BBC disinformation reporter Marianna Spring produced a report in October detailing the abuse she received online and exploring the ways this abuse was facilitated by social media organisations. Talking in the report about the messages she has received, Spring notes that ‘most [of the messages she receives] are too offensive to share unedited’; she mentions messages with references to rape, beheadings, and multiple conspiracy theories. Of particular interest is Spring’s investigation into the social media algorithms support the creation of misogynistic echo chambers, with anti-women content being pushed by the social media sites into the path of the dummy troll account she set up.

Spring’s experience of abuse is not an isolated incident; across the journalism sector, women are reporting gendered harassment in response to their work. In particular, it appears that women working in stereotypically ‘male’ fields in journalism such as technology, automobiles, politics or sport are exposed to abuse based on the fact that they do not fit with the audience’s preconceived notions of what reporters covering these topics should be.

It is also clear that this abuse has a negative impact on the journalists’ approach to their jobs. As part of her research, Dr Masullo explored how the women in her study had adapted their routines to cope with the abuse. Responses varied, with some reporting that they blocked certain accounts or words from their profiles, while others said they may leave details out of a story if they thought it would trigger an attack. Some even went as far as to refuse certain stories all together if they believed it would make them a target for online abuse.

But where do we start in tackling the onslaught of abuse faced by women in journalism? Dr Masullo believes that employers should be doing more to recognise the negative experiences of their female employees, and should offer more support to those facing harassment because of their jobs. She said: ‘what we really heard from the women [in the study] is that they felt alone, you know, they didn’t feel the support they felt they should have from their news organizations. They often changed how they covered the story or what stories they covered so that they could head off this abuse, and they really didn’t feel that they got support that they wish they get from their news organisations.

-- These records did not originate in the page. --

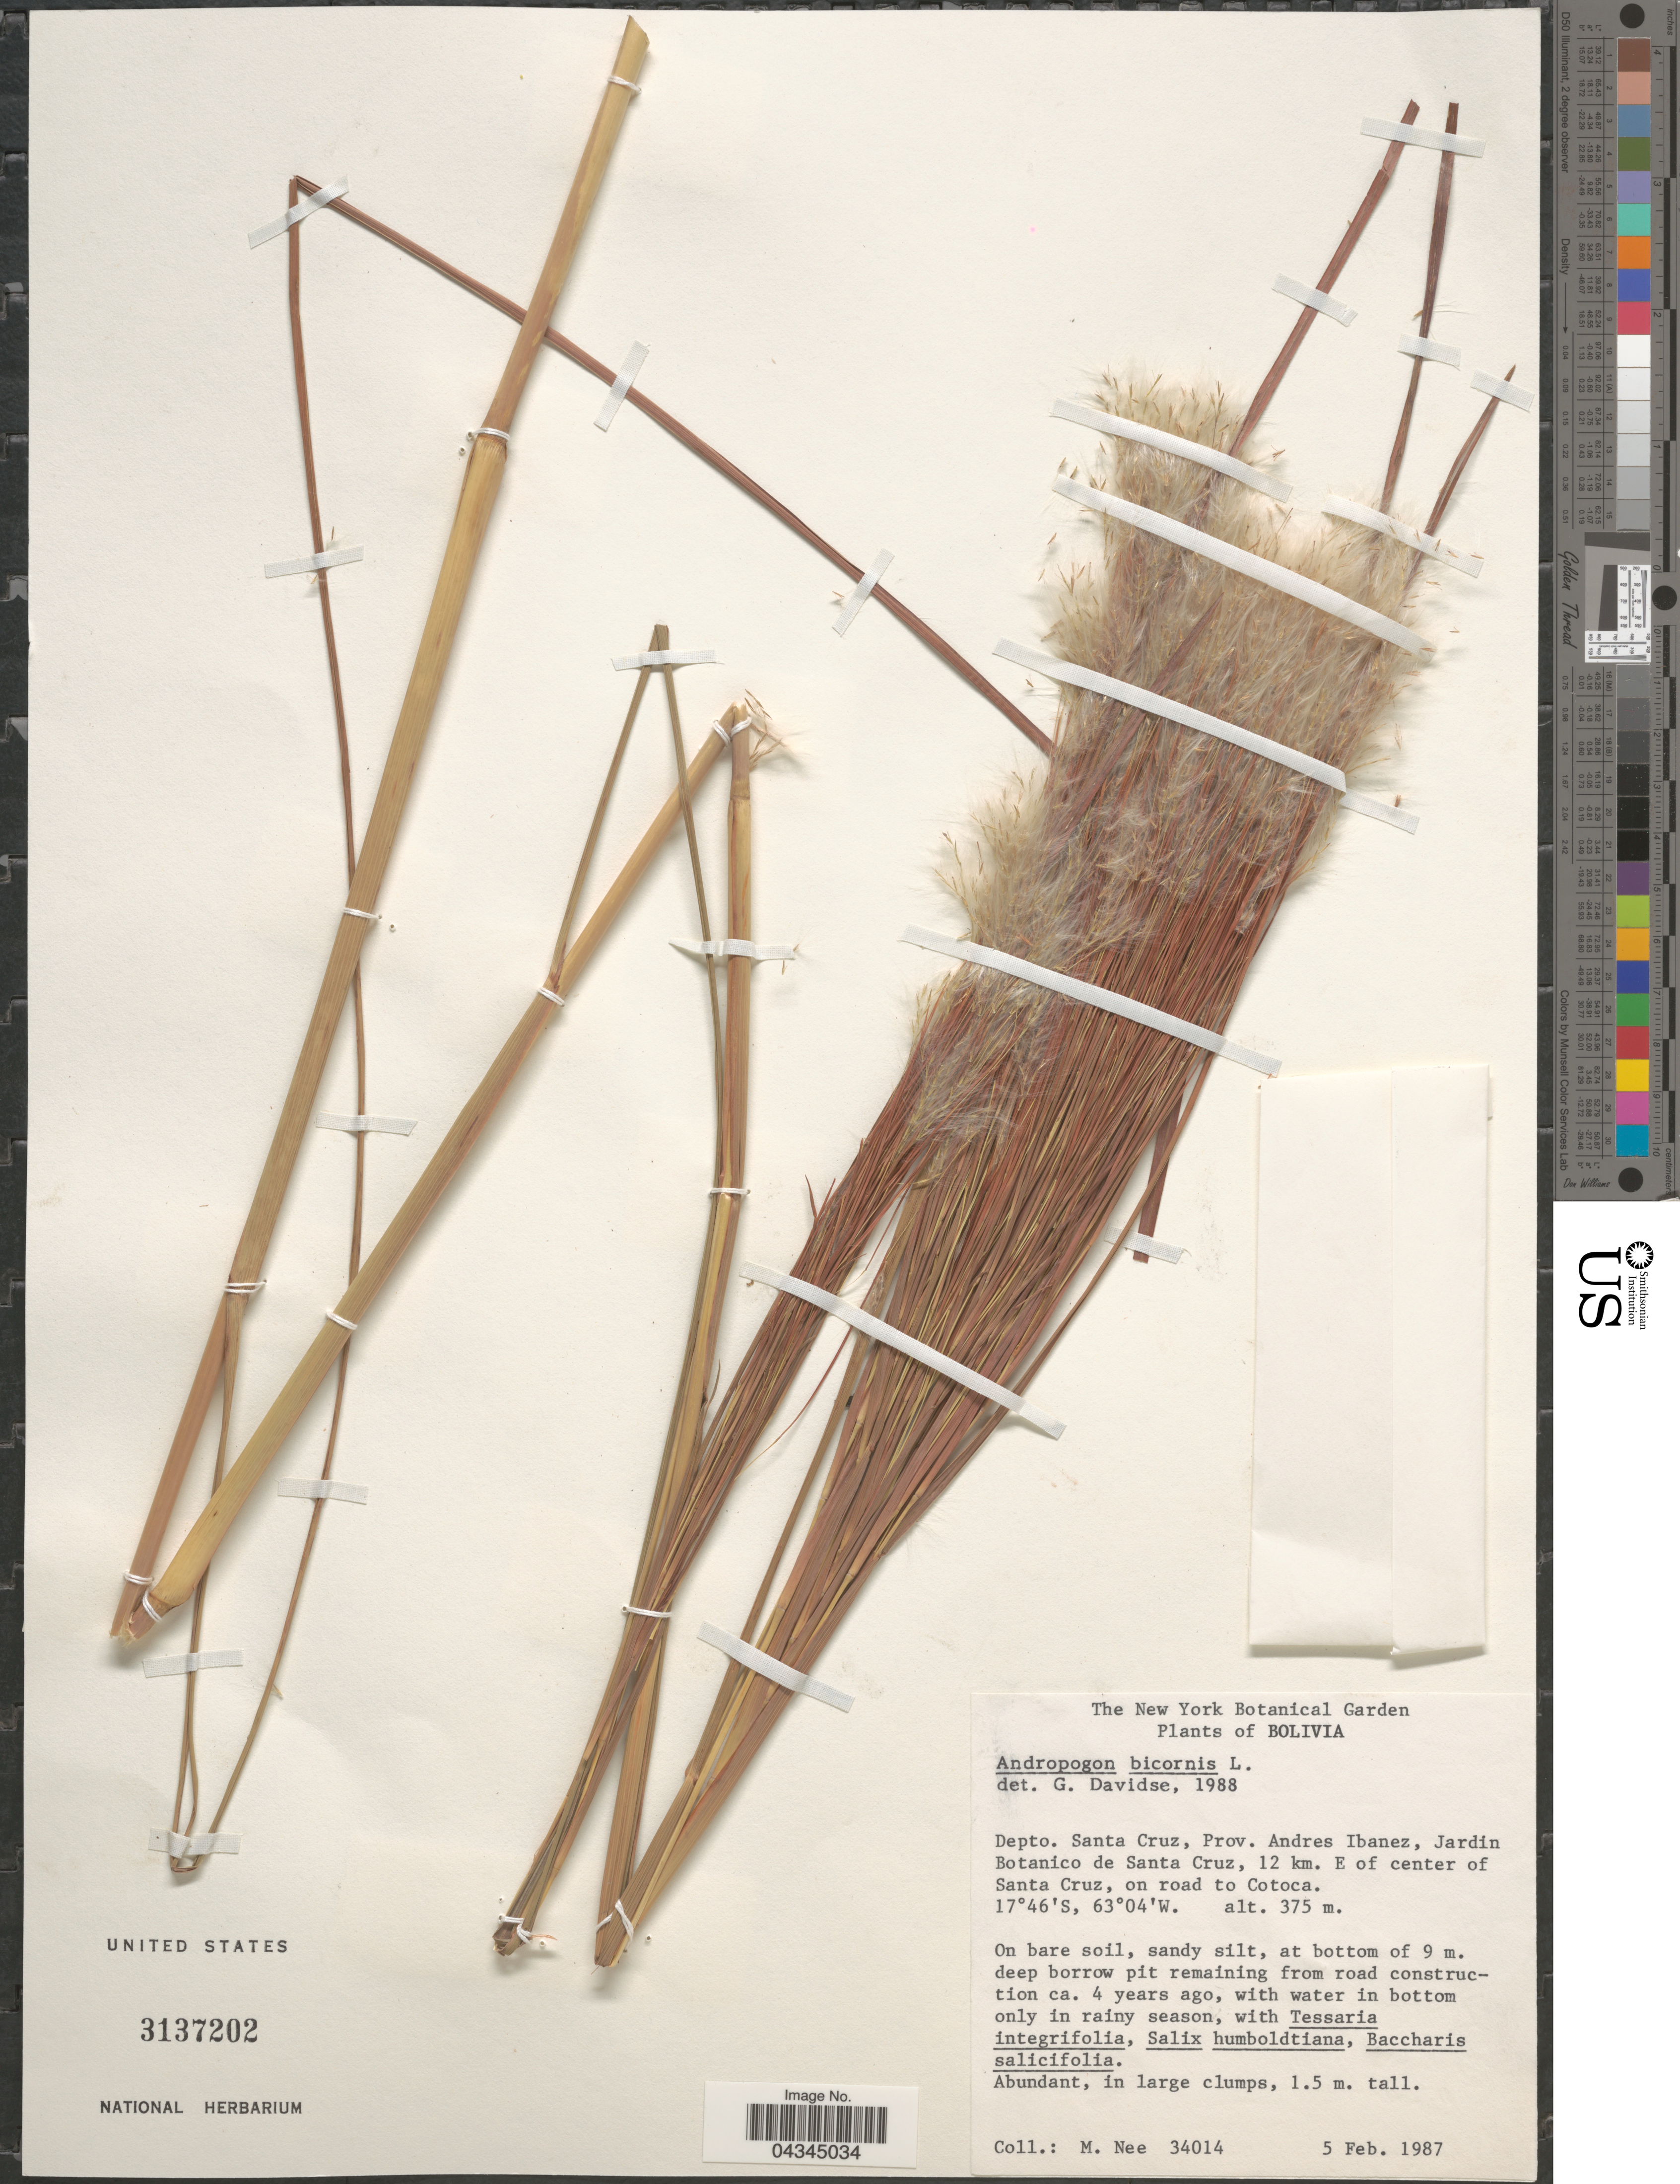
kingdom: Plantae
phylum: Tracheophyta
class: Liliopsida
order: Poales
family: Poaceae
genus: Andropogon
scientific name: Andropogon bicornis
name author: L.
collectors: M. Nee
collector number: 34014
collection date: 1987-02-05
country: Bolivia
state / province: Santa Cruz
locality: Depto. Santa Cruz, Prov. Andres Ibanez, Jardin Botanico de Santa Cruz, 12 km. E of center of Santa Cruz, on road to Cotoca.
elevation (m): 375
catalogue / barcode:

She also drew attention to the role of government in some countries: ‘for example in Germany, it does play a role now. The way we found some of the women to interview was because they had filed complaints with the government, harassment complaints.

‘But because of the nature of the fact that you know, this is a problem that’s worldwide and different governments have different policies, they don’t know that government can always play the role.’

Turning to the role of newsrooms in the protection of their staff, Dr Masullo explains: ‘What I really think should happen is that newsrooms need to set up a system for how these complaints and these situations are handled, and I would compare this to the way they set up situations on a construction site.

‘If you’re on a construction site and you fall off scaffolding and get injured, there is a procedure that the company must follow to document it, to provide you care and support or hospitalization or whatever needs to be done because of that situation, and you have to document all of that and there is like a chain of command or someone whose job it is who is knowledgeable about how these kind of cases are handled I think that’s what newsrooms need for harassment.’

Instead, newsrooms are trapped in a state of trivialisation and scepticism, where female journalists are more often than not afraid of not being believed, or being told to get a ‘thicker skin’.

Dr Masullo is correct when she asserts ‘until we change that attitude, we won’t solve this problem’. The solution to the harassment of female journalists is one of societal change: education, workplace support, and swift and decisive action to remove such abuse rather than promoting it through negatively skewed algorithms.